## PROBLEM
Show each line of the material below that contains the word "Christopher".

---- DATA TO EXAMINE

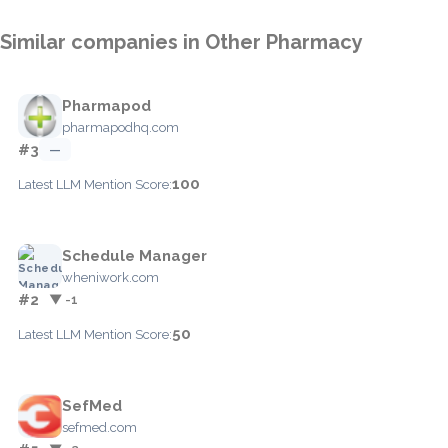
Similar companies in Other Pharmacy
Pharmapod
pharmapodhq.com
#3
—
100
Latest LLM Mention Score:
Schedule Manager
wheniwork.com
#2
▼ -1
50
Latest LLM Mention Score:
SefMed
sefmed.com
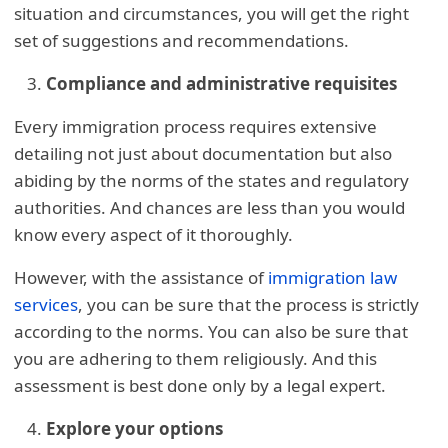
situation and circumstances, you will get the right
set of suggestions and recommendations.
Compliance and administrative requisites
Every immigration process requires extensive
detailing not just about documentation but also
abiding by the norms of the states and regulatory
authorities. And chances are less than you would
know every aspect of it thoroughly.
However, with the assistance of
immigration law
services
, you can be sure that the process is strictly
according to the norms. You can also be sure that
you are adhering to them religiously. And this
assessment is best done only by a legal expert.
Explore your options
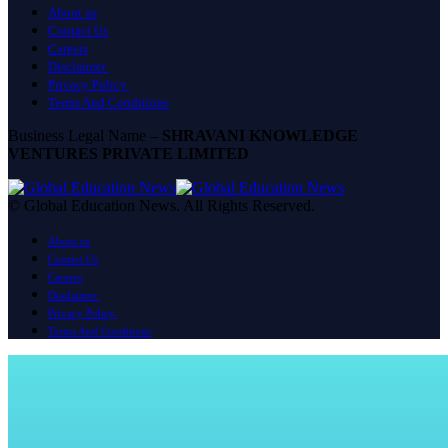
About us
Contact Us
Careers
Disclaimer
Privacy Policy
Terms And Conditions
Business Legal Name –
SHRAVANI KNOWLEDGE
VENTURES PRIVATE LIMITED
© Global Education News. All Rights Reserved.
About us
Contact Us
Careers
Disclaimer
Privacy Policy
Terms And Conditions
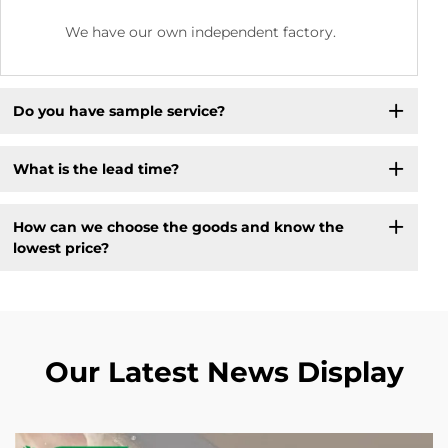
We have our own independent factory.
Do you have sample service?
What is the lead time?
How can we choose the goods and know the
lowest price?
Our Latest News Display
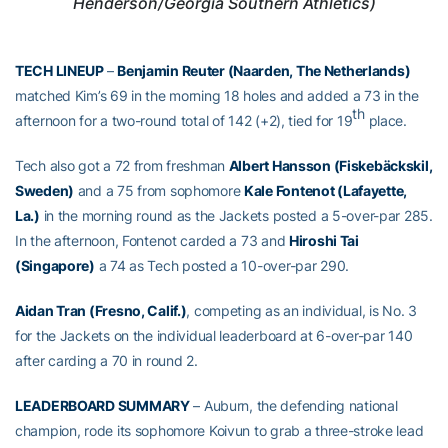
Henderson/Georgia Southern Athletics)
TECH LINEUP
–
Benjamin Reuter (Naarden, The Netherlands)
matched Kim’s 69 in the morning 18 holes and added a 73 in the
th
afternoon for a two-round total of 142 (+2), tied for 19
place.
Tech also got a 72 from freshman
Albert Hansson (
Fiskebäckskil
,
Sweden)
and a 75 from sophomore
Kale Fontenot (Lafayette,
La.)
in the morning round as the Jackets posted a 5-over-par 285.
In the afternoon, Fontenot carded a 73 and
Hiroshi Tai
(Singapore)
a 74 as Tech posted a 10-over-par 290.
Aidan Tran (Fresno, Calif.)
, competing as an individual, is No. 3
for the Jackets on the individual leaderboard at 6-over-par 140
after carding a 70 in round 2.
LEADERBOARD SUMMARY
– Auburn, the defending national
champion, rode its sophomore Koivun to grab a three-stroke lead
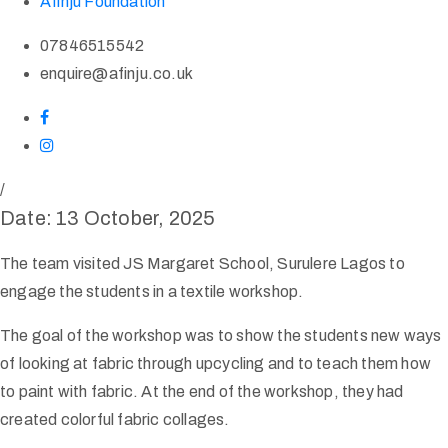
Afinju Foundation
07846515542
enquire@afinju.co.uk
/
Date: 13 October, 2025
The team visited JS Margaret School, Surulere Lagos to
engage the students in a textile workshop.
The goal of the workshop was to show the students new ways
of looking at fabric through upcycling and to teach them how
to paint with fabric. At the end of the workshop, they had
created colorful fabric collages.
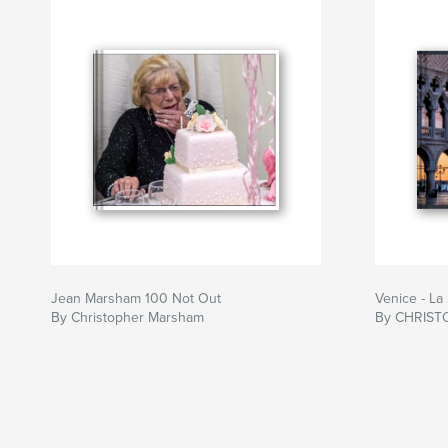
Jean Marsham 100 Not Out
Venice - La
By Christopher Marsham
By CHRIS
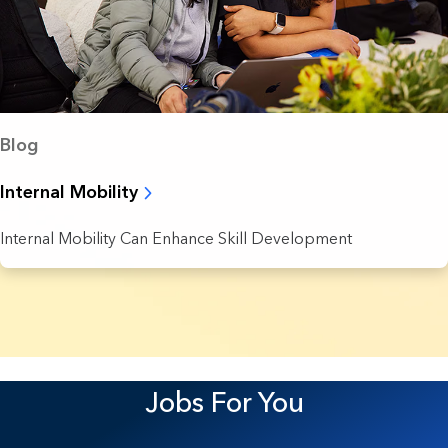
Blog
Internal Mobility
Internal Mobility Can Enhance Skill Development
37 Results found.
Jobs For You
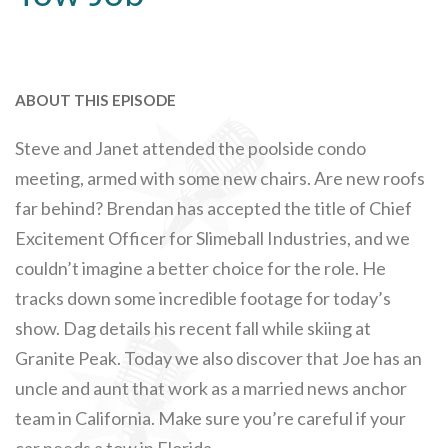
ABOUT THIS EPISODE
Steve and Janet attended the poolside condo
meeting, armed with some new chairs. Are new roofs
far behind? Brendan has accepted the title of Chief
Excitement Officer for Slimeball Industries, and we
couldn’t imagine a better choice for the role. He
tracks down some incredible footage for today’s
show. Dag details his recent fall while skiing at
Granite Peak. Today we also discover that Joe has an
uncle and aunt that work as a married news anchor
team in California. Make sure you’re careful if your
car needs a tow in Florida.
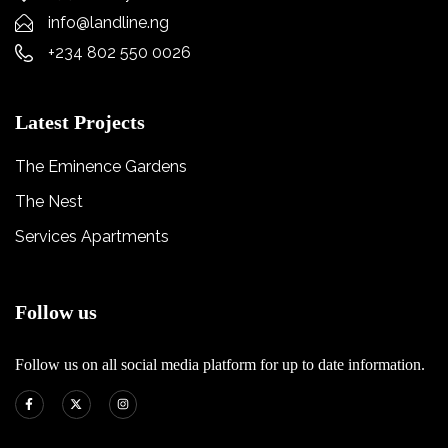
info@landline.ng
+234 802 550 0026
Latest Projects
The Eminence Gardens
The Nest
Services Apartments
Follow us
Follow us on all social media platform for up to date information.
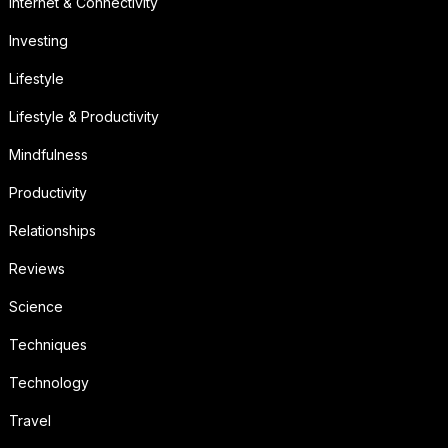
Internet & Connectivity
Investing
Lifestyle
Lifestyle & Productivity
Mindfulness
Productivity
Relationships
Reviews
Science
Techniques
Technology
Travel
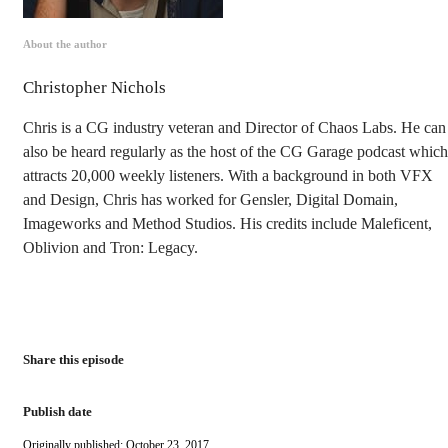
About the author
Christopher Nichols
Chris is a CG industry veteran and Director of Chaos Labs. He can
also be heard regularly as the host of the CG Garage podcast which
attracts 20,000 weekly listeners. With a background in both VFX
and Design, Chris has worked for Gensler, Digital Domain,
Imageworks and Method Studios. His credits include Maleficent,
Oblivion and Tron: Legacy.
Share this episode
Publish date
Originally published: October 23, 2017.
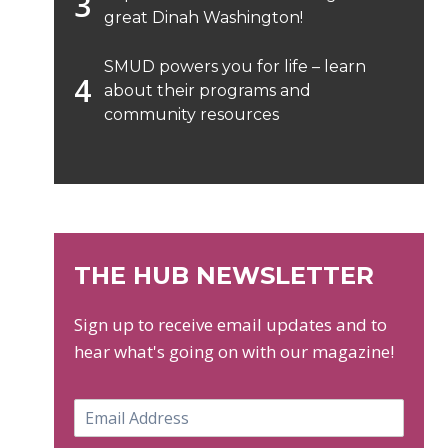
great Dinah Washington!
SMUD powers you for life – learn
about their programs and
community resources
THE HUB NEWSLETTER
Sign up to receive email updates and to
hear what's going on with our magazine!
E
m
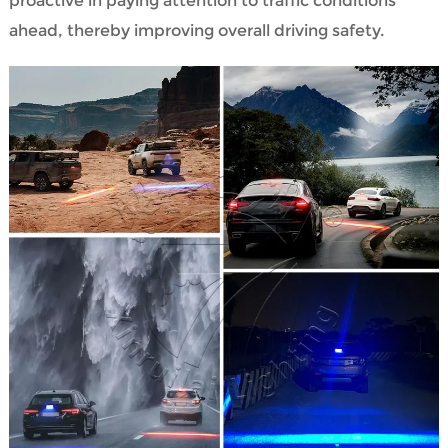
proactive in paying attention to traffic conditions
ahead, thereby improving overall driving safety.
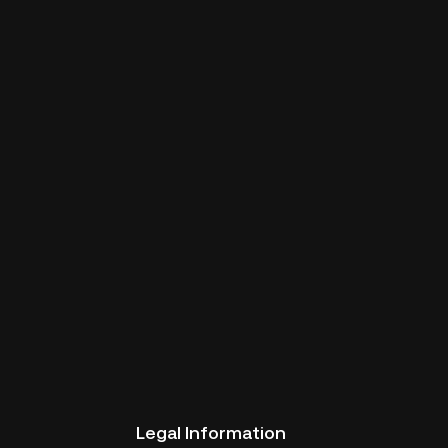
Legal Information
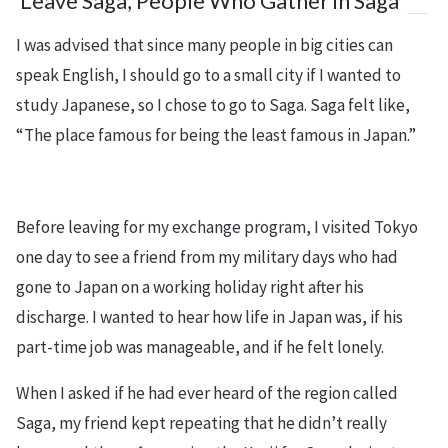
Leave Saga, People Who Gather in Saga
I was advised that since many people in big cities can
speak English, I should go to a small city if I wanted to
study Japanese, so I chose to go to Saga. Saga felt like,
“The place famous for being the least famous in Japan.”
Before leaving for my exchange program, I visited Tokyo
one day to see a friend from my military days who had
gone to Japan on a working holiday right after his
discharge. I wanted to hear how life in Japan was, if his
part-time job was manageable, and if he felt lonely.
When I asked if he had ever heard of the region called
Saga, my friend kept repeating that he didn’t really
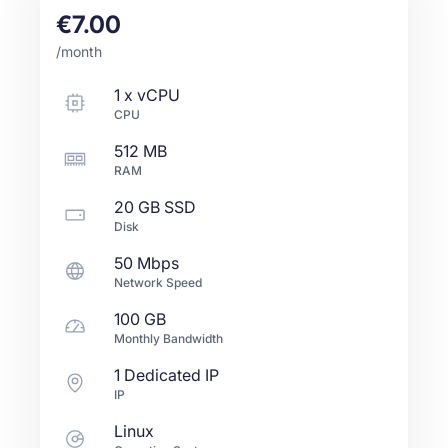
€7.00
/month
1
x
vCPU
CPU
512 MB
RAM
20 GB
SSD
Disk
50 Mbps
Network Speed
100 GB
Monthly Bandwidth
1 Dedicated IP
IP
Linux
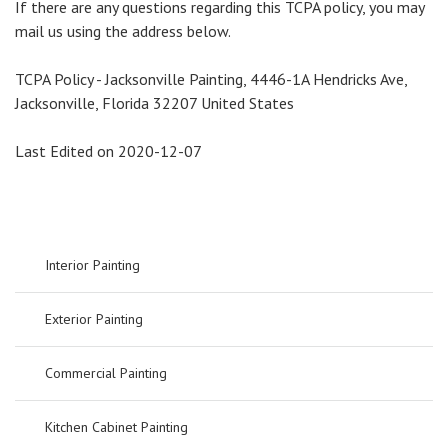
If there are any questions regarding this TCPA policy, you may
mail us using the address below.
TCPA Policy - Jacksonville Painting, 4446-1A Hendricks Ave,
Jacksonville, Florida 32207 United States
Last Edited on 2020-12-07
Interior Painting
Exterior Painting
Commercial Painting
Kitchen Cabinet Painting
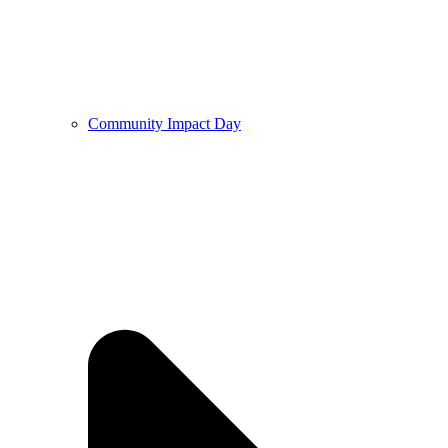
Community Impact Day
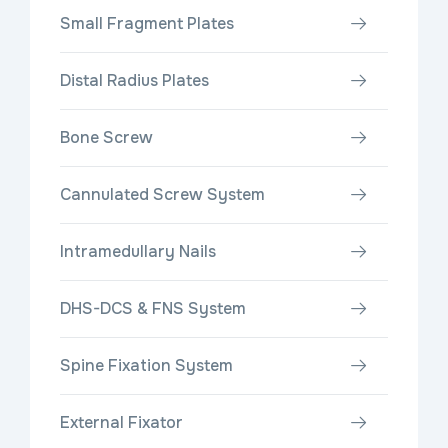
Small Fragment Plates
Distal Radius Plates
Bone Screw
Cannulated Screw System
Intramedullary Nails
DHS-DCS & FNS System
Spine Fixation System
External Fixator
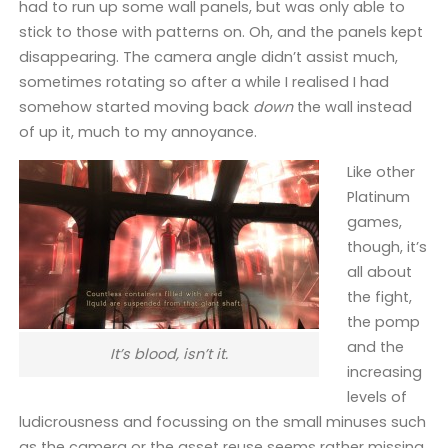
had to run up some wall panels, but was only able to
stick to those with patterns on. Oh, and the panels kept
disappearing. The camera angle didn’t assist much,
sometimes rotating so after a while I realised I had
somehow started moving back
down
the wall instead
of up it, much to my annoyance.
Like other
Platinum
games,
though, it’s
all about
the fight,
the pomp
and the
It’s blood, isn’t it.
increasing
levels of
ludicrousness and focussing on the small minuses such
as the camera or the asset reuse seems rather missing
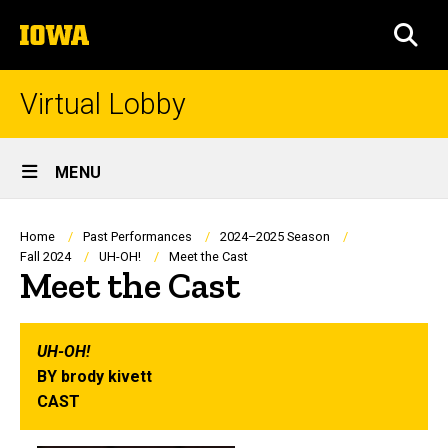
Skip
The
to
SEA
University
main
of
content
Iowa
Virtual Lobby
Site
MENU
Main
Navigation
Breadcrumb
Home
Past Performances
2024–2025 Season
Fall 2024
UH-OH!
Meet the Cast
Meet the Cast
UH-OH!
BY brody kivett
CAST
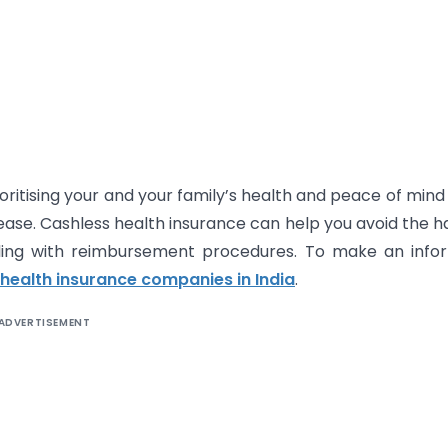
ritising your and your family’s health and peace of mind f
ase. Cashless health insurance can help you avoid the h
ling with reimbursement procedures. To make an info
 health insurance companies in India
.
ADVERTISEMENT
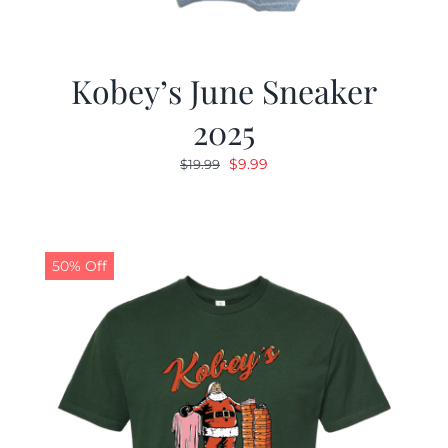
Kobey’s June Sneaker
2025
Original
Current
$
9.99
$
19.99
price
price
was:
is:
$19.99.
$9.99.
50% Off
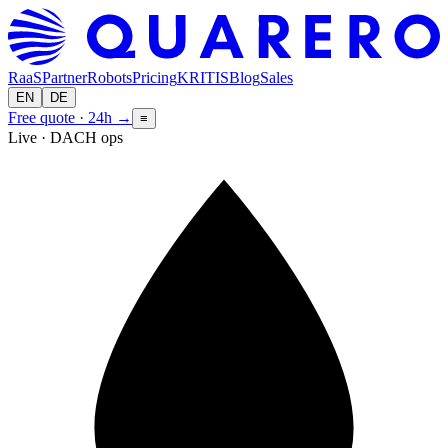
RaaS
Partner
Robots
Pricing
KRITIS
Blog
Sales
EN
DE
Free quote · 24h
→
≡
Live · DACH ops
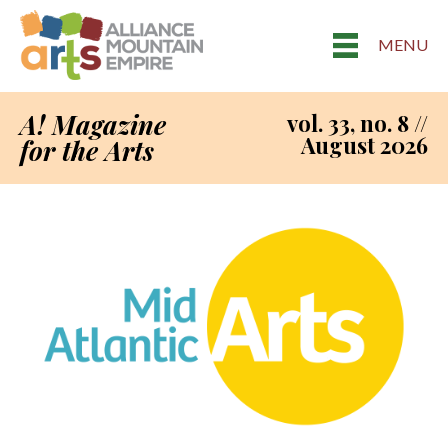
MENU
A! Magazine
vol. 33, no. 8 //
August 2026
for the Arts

--------

## OUTPUT BELOW
By Christopher Marsham
Christopher Nichols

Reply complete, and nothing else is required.